**Supplied text**

# Sony or Nikon



## som88 (Sep 18, 2011)

*Planning to buy a camera below 10K. Please suggest one of the two below:*

1. Sony Cybershot DSC-W570 Point & Shoot (Flipkart.com: Sony Cybershot DSC-W570: Camera)

OR

2. Nikon S6150 Point & Shoot (Flipkart.com: Nikon S6150: Camera)


----------



## sujoyp (Sep 18, 2011)

specswise nikon one seems better...but remember nikon S6150 is a touchscreen camera

touchscreen cameras is not a great idea ...y do they think DSLRs have soo many buttons


----------



## aniket.cain (Sep 19, 2011)

Take a look at this:
Buy Canon PowerShot SX130 Black Digital Camera at Best Price in India - Also find Specifications, Photos, Features & Reviews
It is world renowned for its IQ.

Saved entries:

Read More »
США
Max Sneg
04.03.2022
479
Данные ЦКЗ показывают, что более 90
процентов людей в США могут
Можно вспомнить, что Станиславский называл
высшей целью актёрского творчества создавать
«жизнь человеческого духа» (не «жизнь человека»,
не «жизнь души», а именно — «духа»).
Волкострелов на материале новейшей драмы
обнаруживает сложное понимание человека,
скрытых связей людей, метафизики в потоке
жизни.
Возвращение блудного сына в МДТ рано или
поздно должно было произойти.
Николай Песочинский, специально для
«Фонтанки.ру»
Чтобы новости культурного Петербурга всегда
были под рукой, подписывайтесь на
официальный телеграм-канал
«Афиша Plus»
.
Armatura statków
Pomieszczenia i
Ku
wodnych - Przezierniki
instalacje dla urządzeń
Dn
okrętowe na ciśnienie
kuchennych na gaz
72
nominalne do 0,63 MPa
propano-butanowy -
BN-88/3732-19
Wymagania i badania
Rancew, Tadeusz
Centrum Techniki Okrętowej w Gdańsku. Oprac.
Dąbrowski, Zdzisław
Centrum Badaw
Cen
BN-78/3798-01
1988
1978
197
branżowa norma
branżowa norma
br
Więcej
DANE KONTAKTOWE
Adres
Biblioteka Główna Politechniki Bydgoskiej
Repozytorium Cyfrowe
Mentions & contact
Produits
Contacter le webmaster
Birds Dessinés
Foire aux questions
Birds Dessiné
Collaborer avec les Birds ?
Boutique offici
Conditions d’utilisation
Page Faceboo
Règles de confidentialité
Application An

--

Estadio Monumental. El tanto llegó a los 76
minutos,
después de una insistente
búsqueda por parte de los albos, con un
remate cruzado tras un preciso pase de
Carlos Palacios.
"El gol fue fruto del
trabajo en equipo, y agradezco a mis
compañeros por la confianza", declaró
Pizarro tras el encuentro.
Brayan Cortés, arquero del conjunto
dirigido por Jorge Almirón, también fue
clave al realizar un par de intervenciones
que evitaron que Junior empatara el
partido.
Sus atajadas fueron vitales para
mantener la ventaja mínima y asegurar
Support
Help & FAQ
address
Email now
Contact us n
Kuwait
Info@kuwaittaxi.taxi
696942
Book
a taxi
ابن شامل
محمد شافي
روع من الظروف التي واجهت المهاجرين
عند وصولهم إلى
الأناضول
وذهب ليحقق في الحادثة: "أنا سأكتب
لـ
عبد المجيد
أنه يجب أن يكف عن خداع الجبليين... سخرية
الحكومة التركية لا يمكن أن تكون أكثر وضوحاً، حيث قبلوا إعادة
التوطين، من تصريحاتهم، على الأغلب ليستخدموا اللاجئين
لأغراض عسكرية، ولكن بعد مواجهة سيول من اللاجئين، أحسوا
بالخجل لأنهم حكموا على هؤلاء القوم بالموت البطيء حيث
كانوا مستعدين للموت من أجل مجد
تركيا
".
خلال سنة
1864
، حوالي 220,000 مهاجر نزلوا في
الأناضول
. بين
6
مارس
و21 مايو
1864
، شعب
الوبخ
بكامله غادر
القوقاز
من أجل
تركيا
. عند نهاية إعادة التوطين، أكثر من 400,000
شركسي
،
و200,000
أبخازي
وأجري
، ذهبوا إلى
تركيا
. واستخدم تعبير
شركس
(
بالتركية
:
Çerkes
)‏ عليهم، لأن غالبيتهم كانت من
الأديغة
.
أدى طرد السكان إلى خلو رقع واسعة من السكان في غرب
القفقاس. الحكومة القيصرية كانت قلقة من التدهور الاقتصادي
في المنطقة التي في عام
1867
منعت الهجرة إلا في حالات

* * *

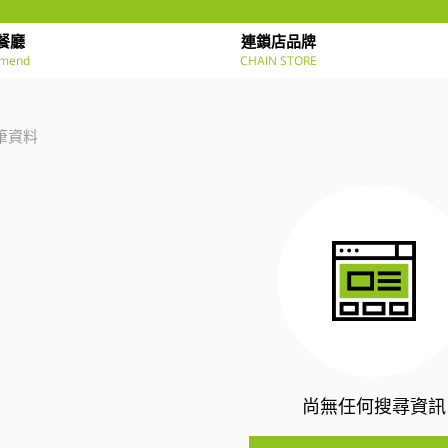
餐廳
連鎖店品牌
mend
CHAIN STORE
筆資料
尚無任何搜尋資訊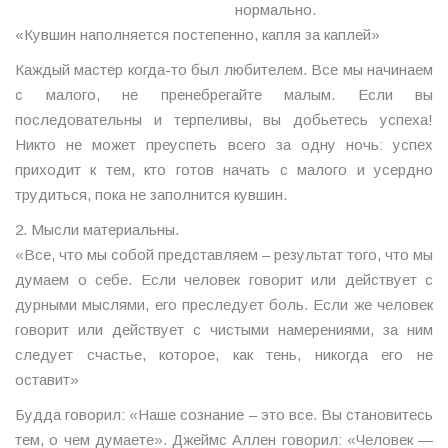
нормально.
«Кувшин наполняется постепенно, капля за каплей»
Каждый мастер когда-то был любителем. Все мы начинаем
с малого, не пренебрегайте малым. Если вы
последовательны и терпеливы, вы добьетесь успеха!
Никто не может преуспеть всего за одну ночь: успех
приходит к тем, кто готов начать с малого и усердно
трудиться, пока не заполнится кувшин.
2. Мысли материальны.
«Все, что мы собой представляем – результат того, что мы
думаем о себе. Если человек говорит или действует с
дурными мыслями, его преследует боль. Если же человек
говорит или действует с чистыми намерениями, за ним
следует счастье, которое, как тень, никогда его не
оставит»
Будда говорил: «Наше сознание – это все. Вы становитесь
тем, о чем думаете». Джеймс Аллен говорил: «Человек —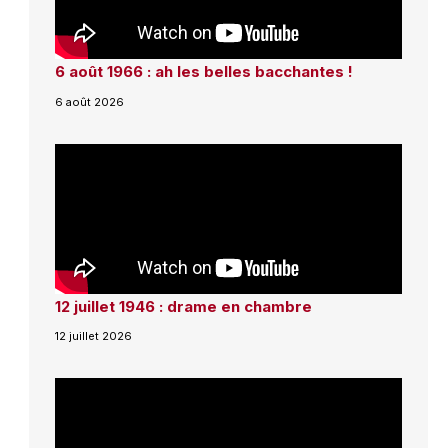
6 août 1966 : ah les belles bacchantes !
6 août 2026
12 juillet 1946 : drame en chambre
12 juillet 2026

**Exercise tasks**
a – In the camera thread, what is the price limit som88 sets for the camera?
b – Retype the passage of the camera thread between "Take a look" and "for its IQ.", inclusive.

**Task results**
a – Below 10K.

b –
Take a look at this:
Buy Canon PowerShot SX130 Black Digital Camera at Best Price in India - Also find Specifications, Photos, Features & Reviews
It is world renowned for its IQ.